Altyazılı kalın ana dallar merkezden çıkar - bunlar diyagramın ana bölümleri anlamına gelir. Ana dallar daha da ince dallara ayrılır;

Tüm şubeler size şu veya bu kavramı hatırlatan anahtar kelimelerle imzalanır;

Büyük harf kullanılması arzu edilir;

Mümkün olduğunca çeşitli görsel dekorasyonun kullanılması arzu edilir - şekil, renk, hacim, yazı tipi, oklar, simgeler;

Zihin haritaları çizerken kendi tarzınızı geliştirmeniz önemlidir.

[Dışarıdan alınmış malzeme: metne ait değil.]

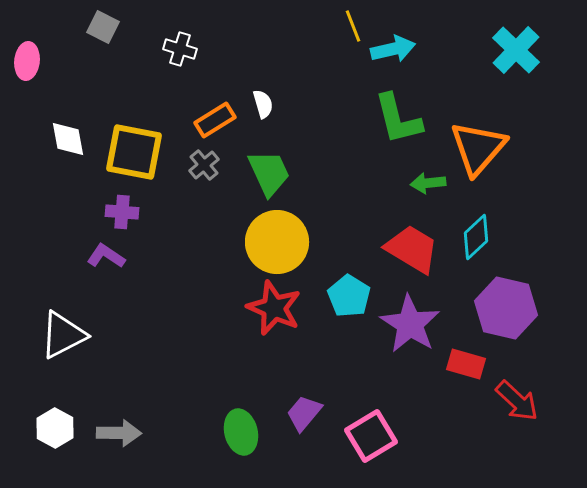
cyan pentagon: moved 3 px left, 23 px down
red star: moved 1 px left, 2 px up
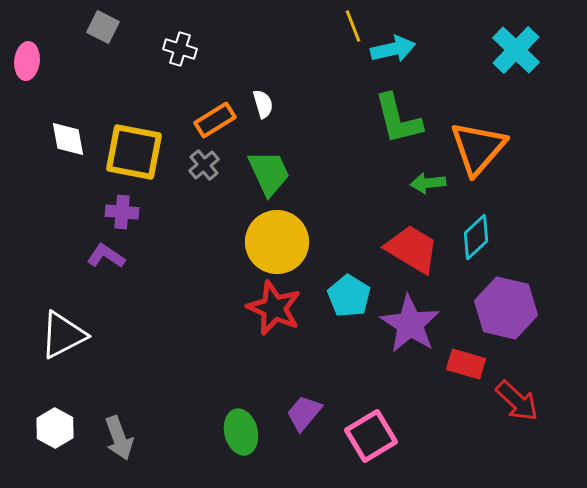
gray arrow: moved 5 px down; rotated 69 degrees clockwise
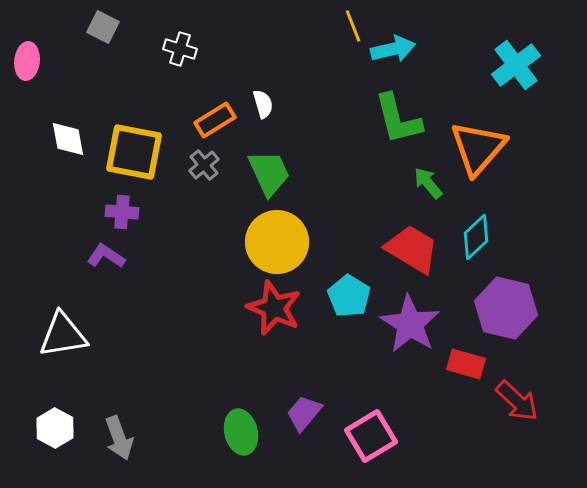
cyan cross: moved 15 px down; rotated 9 degrees clockwise
green arrow: rotated 56 degrees clockwise
white triangle: rotated 18 degrees clockwise
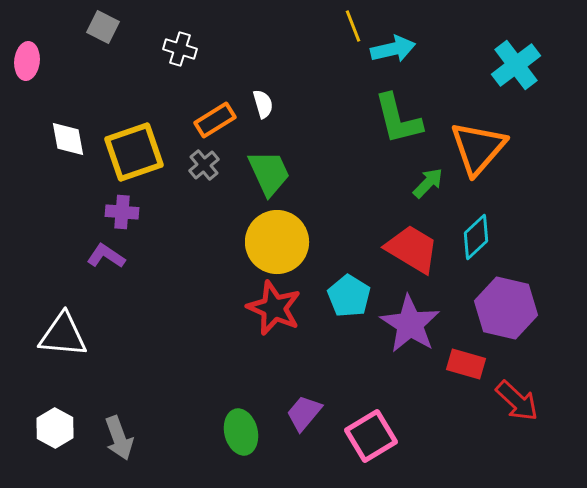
yellow square: rotated 30 degrees counterclockwise
green arrow: rotated 84 degrees clockwise
white triangle: rotated 14 degrees clockwise
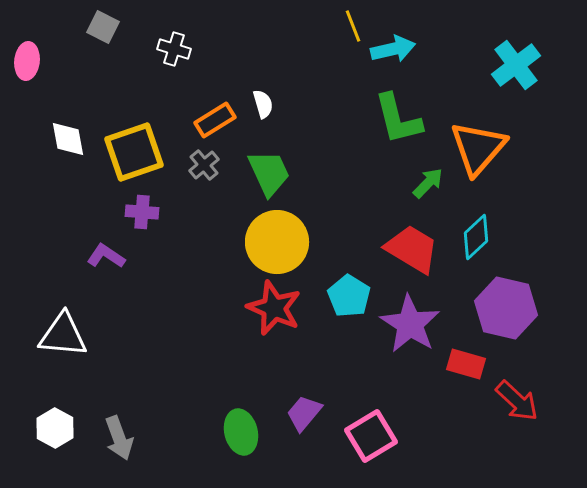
white cross: moved 6 px left
purple cross: moved 20 px right
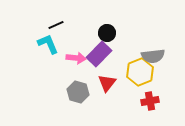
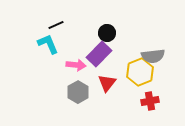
pink arrow: moved 7 px down
gray hexagon: rotated 15 degrees clockwise
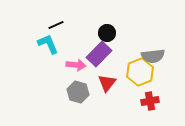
gray hexagon: rotated 15 degrees counterclockwise
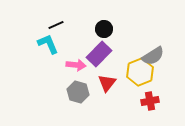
black circle: moved 3 px left, 4 px up
gray semicircle: rotated 25 degrees counterclockwise
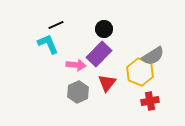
yellow hexagon: rotated 16 degrees counterclockwise
gray hexagon: rotated 20 degrees clockwise
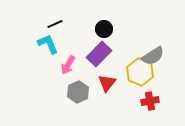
black line: moved 1 px left, 1 px up
pink arrow: moved 8 px left; rotated 114 degrees clockwise
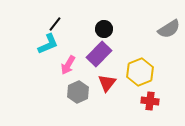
black line: rotated 28 degrees counterclockwise
cyan L-shape: rotated 90 degrees clockwise
gray semicircle: moved 16 px right, 27 px up
yellow hexagon: rotated 16 degrees clockwise
red cross: rotated 18 degrees clockwise
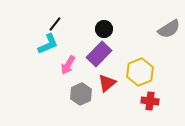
red triangle: rotated 12 degrees clockwise
gray hexagon: moved 3 px right, 2 px down
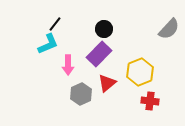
gray semicircle: rotated 15 degrees counterclockwise
pink arrow: rotated 30 degrees counterclockwise
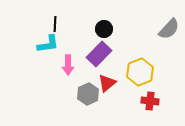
black line: rotated 35 degrees counterclockwise
cyan L-shape: rotated 15 degrees clockwise
gray hexagon: moved 7 px right
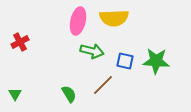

TRIZ (yaratıcı problem çözme teorisi)

G. S. Altshuller, yöntemini geliştirirken sorunu şu şekilde formüle etti: "Sürekli bir seçenekler sıralaması olmaksızın, soruna derhal güçlü çözümlere nasıl gidilebilir?" TRIZ'in altında yatan ilkeler bu sorunun çözülmesine yardımcı olacaktır:

Sistem geliştirme yasalarının nesnelliği ilkesi - sistemlerin nesillerinin yapısı, işleyişi ve değişimi nesnel yasalara tabidir. Güçlü kararlar, nesnel yasalara, düzenliliklere, fenomenlere ve etkilere karşılık gelen kararlardır.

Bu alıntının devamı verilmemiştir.